*** Begin section ***

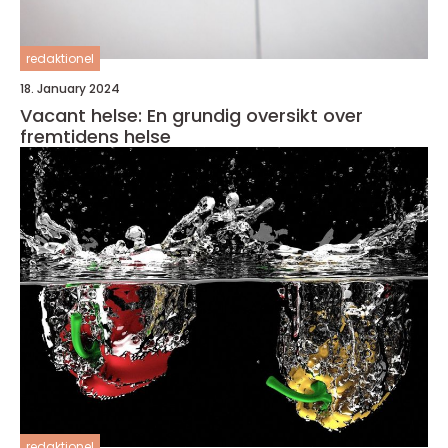
redaktionel
18. January 2024
Vacant helse: En grundig oversikt over
fremtidens helse
redaktionel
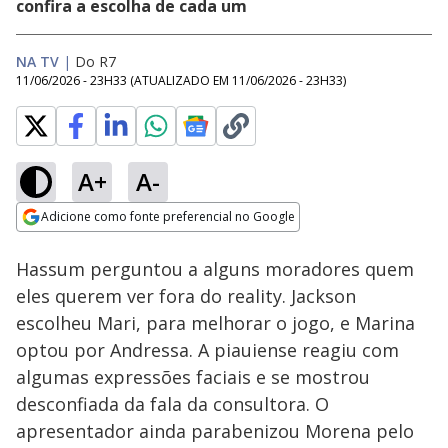
confira a escolha de cada um
NA TV
|
Do R7
11/06/2026 - 23H33
(ATUALIZADO EM
11/06/2026 - 23H33
)
A+
A-
Loaded
:
44.10%
Adicione como fonte preferencial no Google
Ativar
Som
Opens in new window
Hassum perguntou a alguns moradores quem
eles querem ver fora do reality. Jackson
escolheu Mari, para melhorar o jogo, e Marina
optou por Andressa. A piauiense reagiu com
algumas expressões faciais e se mostrou
desconfiada da fala da consultora. O
apresentador ainda parabenizou Morena pelo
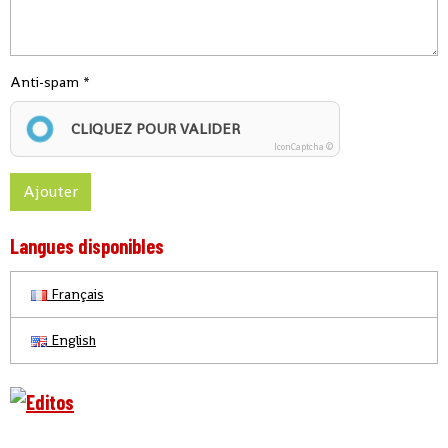
Anti-spam
CLIQUEZ POUR VALIDER
IconCaptcha ©
Ajouter
Langues disponibles
Français
English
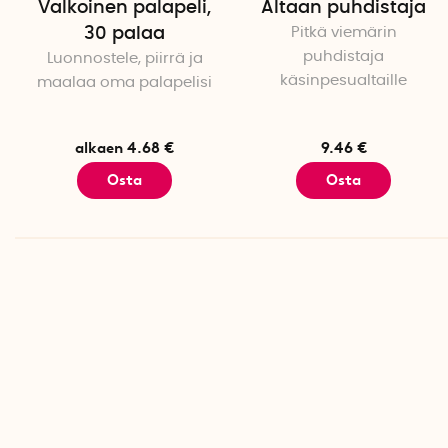
Valkoinen palapeli,
Altaan puhdistaja
30 palaa
Pitkä viemärin
puhdistaja
Luonnostele, piirrä ja
käsinpesualtaille
maalaa oma palapelisi
alkaen 4.68 €
9.46 €
Osta
Osta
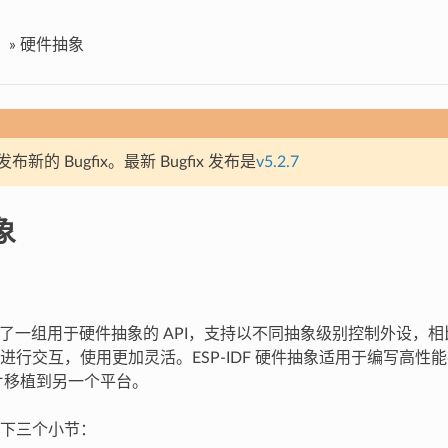
»
硬件抽象
新的 Bugfix。最新 Bugfix 发布是
v5.2.7
象
 提供了一组用于硬件抽象的 API，支持以不同抽象级别控制外设，相比仅
进行交互，使用更加灵活。ESP-IDF 硬件抽象适用于编写高性
芯片移植到另一个平台。
下三个小节：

*** End section ***

◆ **ACTIVITY**
Word for word, repeat all the data, but not its images.

◆ **EXERCISE OUTPUT**
redaktionel
18. January 2024
Vacant helse: En grundig oversikt over
fremtidens helse
redaktionel
confira a escolha de cada um
NA TV
|
Do R7
11/06/2026 - 23H33
(ATUALIZADO EM
11/06/2026 - 23H33
)
A+
A-
Loaded
:
44.10%
Adicione como fonte preferencial no Google
Ativar
Som
Opens in new window
Hassum perguntou a alguns moradores quem
eles querem ver fora do reality. Jackson
escolheu Mari, para melhorar o jogo, e Marina
optou por Andressa. A piauiense reagiu com
algumas expressões faciais e se mostrou
desconfiada da fala da consultora. O
apresentador ainda parabenizou Morena pelo
Anti-spam
CLIQUEZ POUR VALIDER
IconCaptcha ©
Ajouter
Langues disponibles
Français
English
Valkoinen palapeli,
Altaan puhdistaja
30 palaa
Pitkä viemärin
puhdistaja
Luonnostele, piirrä ja
käsinpesualtaille
maalaa oma palapelisi
alkaen 4.68 €
9.46 €
Osta
Osta
»
硬件抽象
新的 Bugfix。最新 Bugfix 发布是
v5.2.7
象
 提供了一组用于硬件抽象的 API，支持以不同抽象级别控制外设，相比仅
进行交互，使用更加灵活。ESP-IDF 硬件抽象适用于编写高性
芯片移植到另一个平台。
下三个小节：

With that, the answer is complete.